Use candle or tch-rs for deep learning and neural networks when you need GPU support or want to load models trained in Python frameworks.

Use ndarray as your data structure for tabular data and tensors when you need strict shape enforcement and cache-friendly memory access.

Reach for polars or arrow2 when your pipeline involves heavy data manipulation, filtering, or joining before the modeling step; these crates optimize for dataframe operations rather than numerical computation.

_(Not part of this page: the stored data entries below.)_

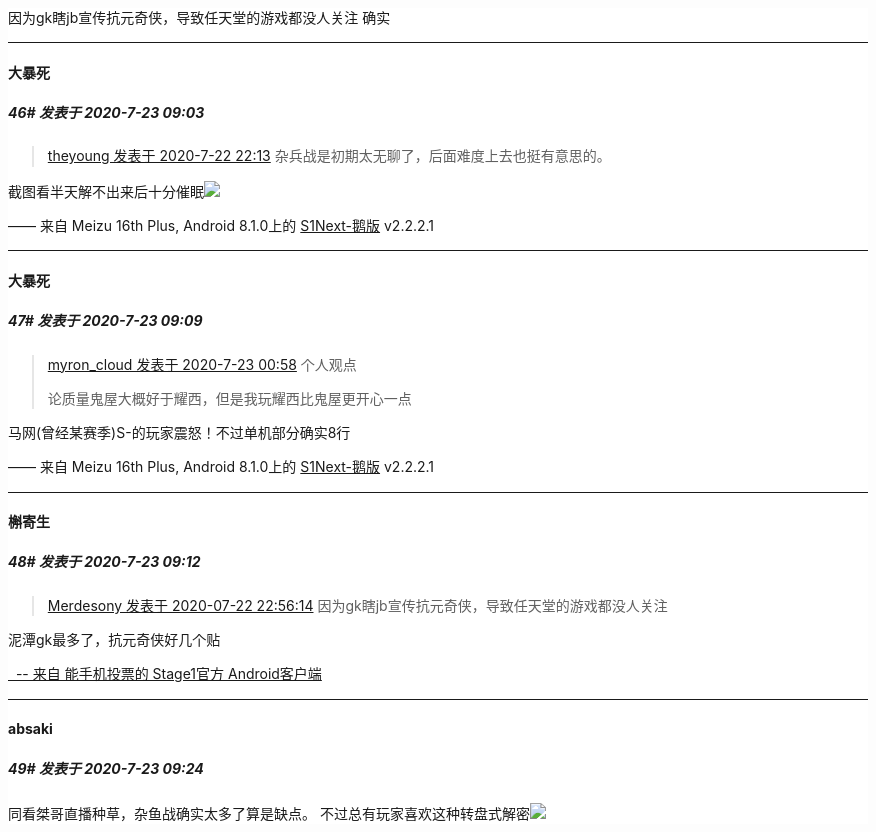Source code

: 因为gk瞎jb宣传抗元奇侠，导致任天堂的游戏都没人关注</blockquote>
确实


-----

####  大暴死  
##### 46#       发表于 2020-7-23 09:03


<blockquote><a href="httphttps://bbs.saraba1st.com/2b/forum.php?mod=redirect&amp;goto=findpost&amp;pid=48188067&amp;ptid=1950642" target="_blank">theyoung 发表于 2020-7-22 22:13</a>
杂兵战是初期太无聊了，后面难度上去也挺有意思的。</blockquote>
截图看半天解不出来后十分催眠<img src="https://static.saraba1st.com/image/smiley/face2017/002.png" referrerpolicy="no-referrer">

—— 来自 Meizu 16th Plus, Android 8.1.0上的 [S1Next-鹅版](https://github.com/ykrank/S1-Next/releases) v2.2.2.1


-----

####  大暴死  
##### 47#       发表于 2020-7-23 09:09


<blockquote><a href="httphttps://bbs.saraba1st.com/2b/forum.php?mod=redirect&amp;goto=findpost&amp;pid=48189289&amp;ptid=1950642" target="_blank">myron_cloud 发表于 2020-7-23 00:58</a>
个人观点

论质量鬼屋大概好于耀西，但是我玩耀西比鬼屋更开心一点</blockquote>
马网(曾经某赛季)S-的玩家震怒！不过单机部分确实8行

—— 来自 Meizu 16th Plus, Android 8.1.0上的 [S1Next-鹅版](https://github.com/ykrank/S1-Next/releases) v2.2.2.1


-----

####  槲寄生  
##### 48#       发表于 2020-7-23 09:12


<blockquote><a href="httphttps://bbs.saraba1st.com/2b/forum.php?mod=redirect&amp;goto=findpost&amp;pid=48188411&amp;ptid=1950642" target="_blank">Merdesony 发表于 2020-07-22 22:56:14</a>
因为gk瞎jb宣传抗元奇侠，导致任天堂的游戏都没人关注</blockquote>泥潭gk最多了，抗元奇侠好几个贴

[  -- 来自 能手机投票的 Stage1官方 Android客户端](https://www.coolapk.com/apk/140634)


-----

####  absaki  
##### 49#       发表于 2020-7-23 09:24


同看桀哥直播种草，杂鱼战确实太多了算是缺点。
不过总有玩家喜欢这种转盘式解密<img src="https://static.saraba1st.com/image/smiley/face2017/002.png" referrerpolicy="no-referrer">

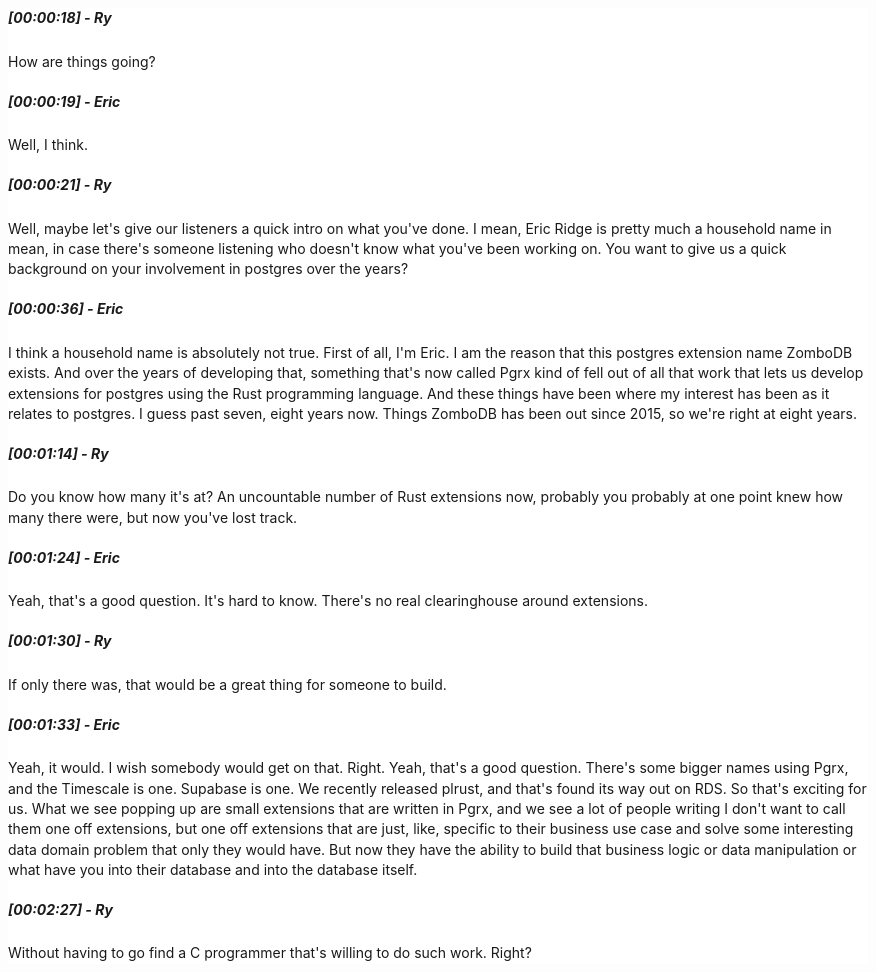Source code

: 
##### _[00:00:18] - Ry_

How are things going?


##### _[00:00:19] - Eric_

Well, I think.


##### _[00:00:21] - Ry_

Well, maybe let's give our listeners a quick intro on what you've done. I mean, Eric Ridge is pretty much a household name in mean, in case there's someone listening who doesn't know what you've been working on. You want to give us a quick background on your involvement in postgres over the years?


##### _[00:00:36] - Eric_

I think a household name is absolutely not true. First of all, I'm Eric. I am the reason that this postgres extension name ZomboDB exists. And over the years of developing that, something that's now called Pgrx kind of fell out of all that work that lets us develop extensions for postgres using the Rust programming language. And these things have been where my interest has been as it relates to postgres. I guess past seven, eight years now. Things ZomboDB has been out since 2015, so we're right at eight years.


##### _[00:01:14] - Ry_

Do you know how many it's at? An uncountable number of Rust extensions now, probably you probably at one point knew how many there were, but now you've lost track.


##### _[00:01:24] - Eric_

Yeah, that's a good question. It's hard to know. There's no real clearinghouse around extensions.


##### _[00:01:30] - Ry_

If only there was, that would be a great thing for someone to build.


##### _[00:01:33] - Eric_

Yeah, it would. I wish somebody would get on that. Right. Yeah, that's a good question. There's some bigger names using Pgrx, and the Timescale is one. Supabase is one. We recently released plrust, and that's found its way out on RDS. So that's exciting for us. What we see popping up are small extensions that are written in Pgrx, and we see a lot of people writing I don't want to call them one off extensions, but one off extensions that are just, like, specific to their business use case and solve some interesting data domain problem that only they would have. But now they have the ability to build that business logic or data manipulation or what have you into their database and into the database itself.


##### _[00:02:27] - Ry_

Without having to go find a C programmer that's willing to do such work. Right?

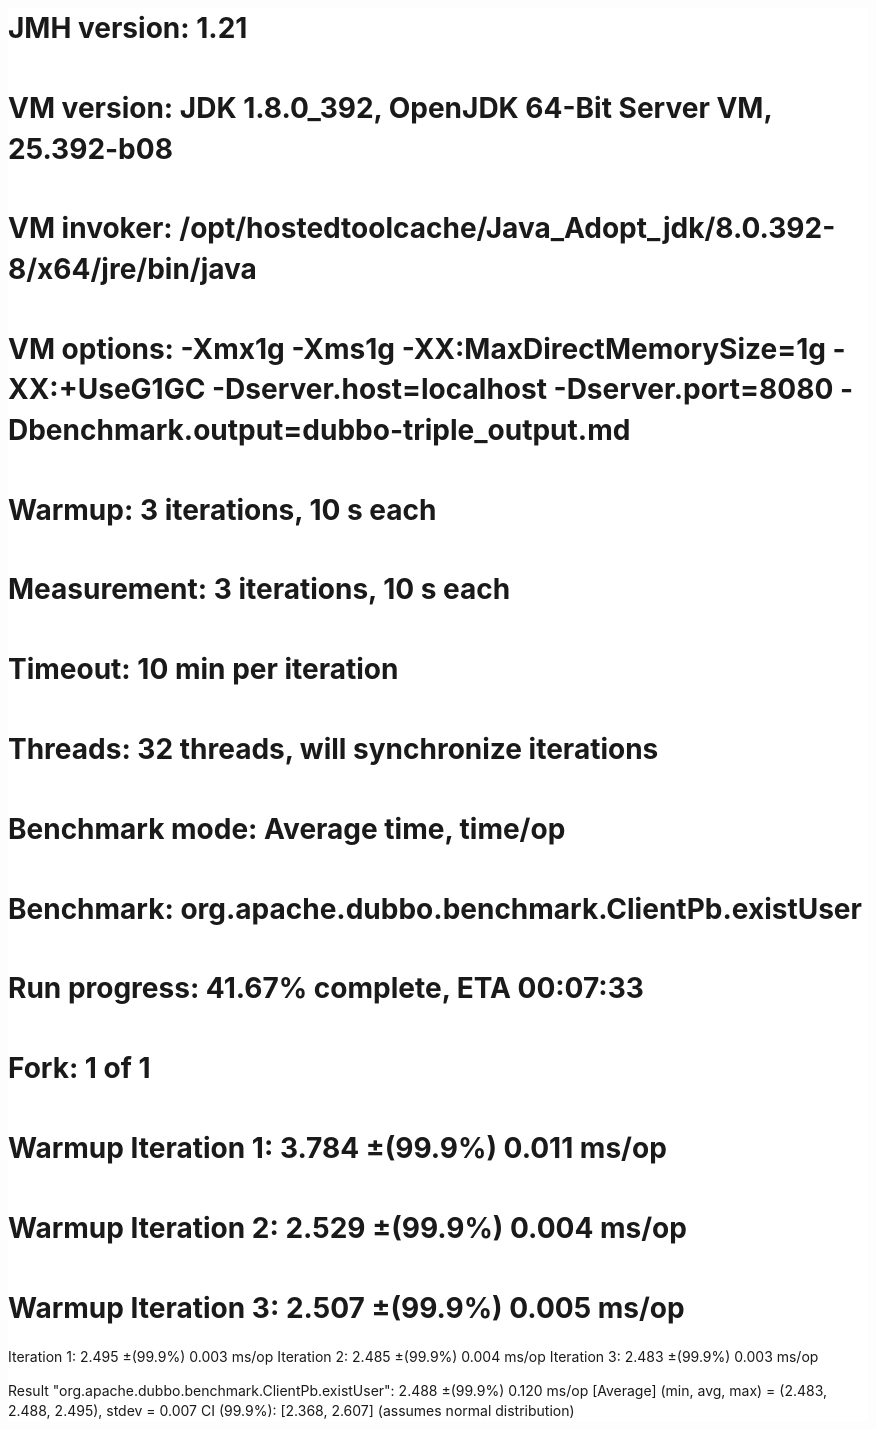
# JMH version: 1.21
# VM version: JDK 1.8.0_392, OpenJDK 64-Bit Server VM, 25.392-b08
# VM invoker: /opt/hostedtoolcache/Java_Adopt_jdk/8.0.392-8/x64/jre/bin/java
# VM options: -Xmx1g -Xms1g -XX:MaxDirectMemorySize=1g -XX:+UseG1GC -Dserver.host=localhost -Dserver.port=8080 -Dbenchmark.output=dubbo-triple_output.md
# Warmup: 3 iterations, 10 s each
# Measurement: 3 iterations, 10 s each
# Timeout: 10 min per iteration
# Threads: 32 threads, will synchronize iterations
# Benchmark mode: Average time, time/op
# Benchmark: org.apache.dubbo.benchmark.ClientPb.existUser

# Run progress: 41.67% complete, ETA 00:07:33
# Fork: 1 of 1
# Warmup Iteration   1: 3.784 ±(99.9%) 0.011 ms/op
# Warmup Iteration   2: 2.529 ±(99.9%) 0.004 ms/op
# Warmup Iteration   3: 2.507 ±(99.9%) 0.005 ms/op
Iteration   1: 2.495 ±(99.9%) 0.003 ms/op
Iteration   2: 2.485 ±(99.9%) 0.004 ms/op
Iteration   3: 2.483 ±(99.9%) 0.003 ms/op


Result "org.apache.dubbo.benchmark.ClientPb.existUser":
  2.488 ±(99.9%) 0.120 ms/op [Average]
  (min, avg, max) = (2.483, 2.488, 2.495), stdev = 0.007
  CI (99.9%): [2.368, 2.607] (assumes normal distribution)
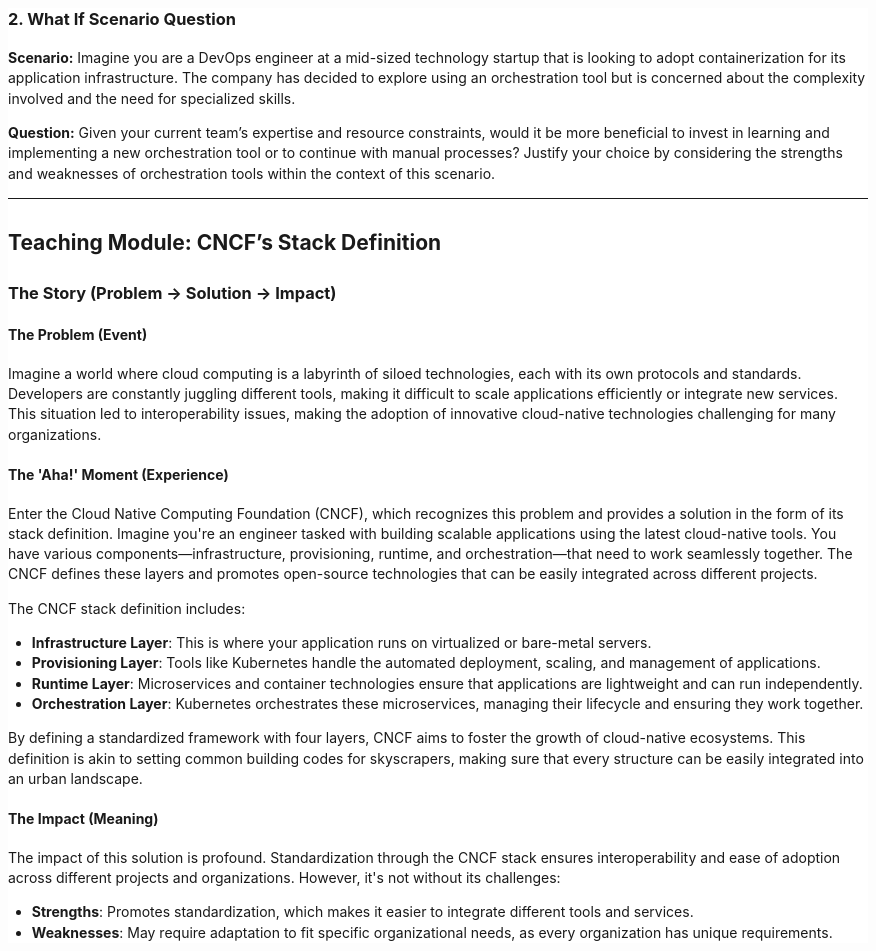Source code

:### 2. What If Scenario Question

**Scenario:**
Imagine you are a DevOps engineer at a mid-sized technology startup that is looking to adopt containerization for its application infrastructure. The company has decided to explore using an orchestration tool but is concerned about the complexity involved and the need for specialized skills.

**Question:**
Given your current team’s expertise and resource constraints, would it be more beneficial to invest in learning and implementing a new orchestration tool or to continue with manual processes? Justify your choice by considering the strengths and weaknesses of orchestration tools within the context of this scenario.


---

## Teaching Module: CNCF’s Stack Definition
### The Story (Problem -> Solution -> Impact)

#### The Problem (Event)
Imagine a world where cloud computing is a labyrinth of siloed technologies, each with its own protocols and standards. Developers are constantly juggling different tools, making it difficult to scale applications efficiently or integrate new services. This situation led to interoperability issues, making the adoption of innovative cloud-native technologies challenging for many organizations.

#### The 'Aha!' Moment (Experience)
Enter the Cloud Native Computing Foundation (CNCF), which recognizes this problem and provides a solution in the form of its stack definition. Imagine you're an engineer tasked with building scalable applications using the latest cloud-native tools. You have various components—infrastructure, provisioning, runtime, and orchestration—that need to work seamlessly together. The CNCF defines these layers and promotes open-source technologies that can be easily integrated across different projects.

The CNCF stack definition includes:
- **Infrastructure Layer**: This is where your application runs on virtualized or bare-metal servers.
- **Provisioning Layer**: Tools like Kubernetes handle the automated deployment, scaling, and management of applications.
- **Runtime Layer**: Microservices and container technologies ensure that applications are lightweight and can run independently.
- **Orchestration Layer**: Kubernetes orchestrates these microservices, managing their lifecycle and ensuring they work together.

By defining a standardized framework with four layers, CNCF aims to foster the growth of cloud-native ecosystems. This definition is akin to setting common building codes for skyscrapers, making sure that every structure can be easily integrated into an urban landscape.

#### The Impact (Meaning)
The impact of this solution is profound. Standardization through the CNCF stack ensures interoperability and ease of adoption across different projects and organizations. However, it's not without its challenges:
- **Strengths**: Promotes standardization, which makes it easier to integrate different tools and services.
- **Weaknesses**: May require adaptation to fit specific organizational needs, as every organization has unique requirements.
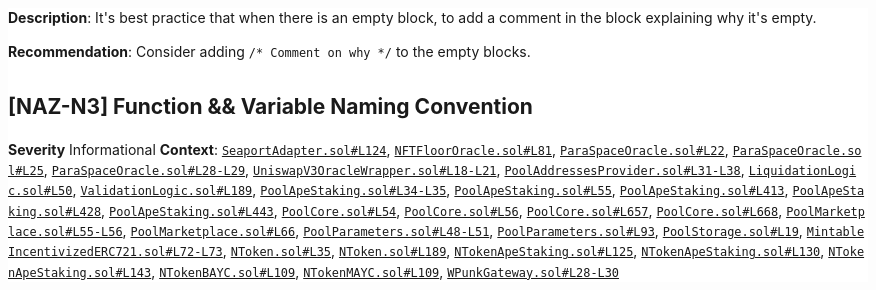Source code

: **Description**:
It's best practice that when there is an empty block, to add a comment in the block explaining why it's empty.

**Recommendation**:
Consider adding `/* Comment on why */` to the empty blocks.


## [NAZ-N3] Function && Variable Naming Convention
**Severity** Informational
**Context**: [`SeaportAdapter.sol#L124`](https://github.com/code-423n4/2022-11-paraspace/blob/main/paraspace-core/contracts/misc/marketplaces/SeaportAdapter.sol#L124), [`NFTFloorOracle.sol#L81`](https://github.com/code-423n4/2022-11-paraspace/blob/main/paraspace-core/contracts/misc/NFTFloorOracle.sol#L81), [`ParaSpaceOracle.sol#L22`](https://github.com/code-423n4/2022-11-paraspace/blob/main/paraspace-core/contracts/misc/ParaSpaceOracle.sol#L22), [`ParaSpaceOracle.sol#L25`](https://github.com/code-423n4/2022-11-paraspace/blob/main/paraspace-core/contracts/misc/ParaSpaceOracle.sol#L25), [`ParaSpaceOracle.sol#L28-L29`](https://github.com/code-423n4/2022-11-paraspace/blob/main/paraspace-core/contracts/misc/ParaSpaceOracle.sol#L28-L29), [`UniswapV3OracleWrapper.sol#L18-L21`](https://github.com/code-423n4/2022-11-paraspace/blob/main/paraspace-core/contracts/misc/UniswapV3OracleWrapper.sol#L18-L21), [`PoolAddressesProvider.sol#L31-L38`](https://github.com/code-423n4/2022-11-paraspace/blob/main/paraspace-core/contracts/protocol/configuration/PoolAddressesProvider.sol#L31-L38), [`LiquidationLogic.sol#L50`](https://github.com/code-423n4/2022-11-paraspace/blob/main/paraspace-core/contracts/protocol/libraries/logic/LiquidationLogic.sol#L50), [`ValidationLogic.sol#L189`](https://github.com/code-423n4/2022-11-paraspace/blob/main/paraspace-core/contracts/protocol/libraries/logic/ValidationLogic.sol#L189), [`PoolApeStaking.sol#L34-L35`](https://github.com/code-423n4/2022-11-paraspace/blob/main/paraspace-core/contracts/protocol/pool/PoolApeStaking.sol#L34-L35), [`PoolApeStaking.sol#L55`](https://github.com/code-423n4/2022-11-paraspace/blob/main/paraspace-core/contracts/protocol/pool/PoolApeStaking.sol#L55), [`PoolApeStaking.sol#L413`](https://github.com/code-423n4/2022-11-paraspace/blob/main/paraspace-core/contracts/protocol/pool/PoolApeStaking.sol#L413), [`PoolApeStaking.sol#L428`](https://github.com/code-423n4/2022-11-paraspace/blob/main/paraspace-core/contracts/protocol/pool/PoolApeStaking.sol#L428), [`PoolApeStaking.sol#L443`](https://github.com/code-423n4/2022-11-paraspace/blob/main/paraspace-core/contracts/protocol/pool/PoolApeStaking.sol#L443), [`PoolCore.sol#L54`](https://github.com/code-423n4/2022-11-paraspace/blob/main/paraspace-core/contracts/protocol/pool/PoolCore.sol#L54), [`PoolCore.sol#L56`](https://github.com/code-423n4/2022-11-paraspace/blob/main/paraspace-core/contracts/protocol/pool/PoolCore.sol#L56), [`PoolCore.sol#L657`](https://github.com/code-423n4/2022-11-paraspace/blob/main/paraspace-core/contracts/protocol/pool/PoolCore.sol#L657), [`PoolCore.sol#L668`](https://github.com/code-423n4/2022-11-paraspace/blob/main/paraspace-core/contracts/protocol/pool/PoolCore.sol#L668), [`PoolMarketplace.sol#L55-L56`](https://github.com/code-423n4/2022-11-paraspace/blob/main/paraspace-core/contracts/protocol/pool/PoolMarketplace.sol#L55-L56), [`PoolMarketplace.sol#L66`](https://github.com/code-423n4/2022-11-paraspace/blob/main/paraspace-core/contracts/protocol/pool/PoolMarketplace.sol#L66), [`PoolParameters.sol#L48-L51`](https://github.com/code-423n4/2022-11-paraspace/blob/main/paraspace-core/contracts/protocol/pool/PoolParameters.sol#L48-L51), [`PoolParameters.sol#L93`](https://github.com/code-423n4/2022-11-paraspace/blob/main/paraspace-core/contracts/protocol/pool/PoolParameters.sol#L93), [`PoolStorage.sol#L19`](https://github.com/code-423n4/2022-11-paraspace/blob/main/paraspace-core/contracts/protocol/pool/PoolStorage.sol#L19), [`MintableIncentivizedERC721.sol#L72-L73`](https://github.com/code-423n4/2022-11-paraspace/blob/main/paraspace-core/contracts/protocol/tokenization/base/MintableIncentivizedERC721.sol#L72-L73), [`NToken.sol#L35`](https://github.com/code-423n4/2022-11-paraspace/blob/main/paraspace-core/contracts/protocol/tokenization/NToken.sol#L35), [`NToken.sol#L189`](https://github.com/code-423n4/2022-11-paraspace/blob/main/paraspace-core/contracts/protocol/tokenization/NToken.sol#L189), [`NTokenApeStaking.sol#L125`](https://github.com/code-423n4/2022-11-paraspace/blob/main/paraspace-core/contracts/protocol/tokenization/NTokenApeStaking.sol#L125), [`NTokenApeStaking.sol#L130`](https://github.com/code-423n4/2022-11-paraspace/blob/main/paraspace-core/contracts/protocol/tokenization/NTokenApeStaking.sol#L130), [`NTokenApeStaking.sol#L143`](https://github.com/code-423n4/2022-11-paraspace/blob/main/paraspace-core/contracts/protocol/tokenization/NTokenApeStaking.sol#L143), [`NTokenBAYC.sol#L109`](https://github.com/code-423n4/2022-11-paraspace/blob/main/paraspace-core/contracts/protocol/tokenization/NTokenBAYC.sol#L109), [`NTokenMAYC.sol#L109`](https://github.com/code-423n4/2022-11-paraspace/blob/main/paraspace-core/contracts/protocol/tokenization/NTokenMAYC.sol#L109), [`WPunkGateway.sol#L28-L30`](https://github.com/code-423n4/2022-11-paraspace/blob/main/paraspace-core/contracts/ui/WPunkGateway.sol#L28-L30)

Pick the tool that matches the model, not the hype.

Where to go next

A machine learning pipeline in Rust is a sequence of steps to prepare data, teach a computer to recognize patterns, and make predictions. You use libraries like linfa to handle the math and ndarray to organize your data into tables. Think of it like a factory assembly line where raw data enters one end and smart predictions come out the other.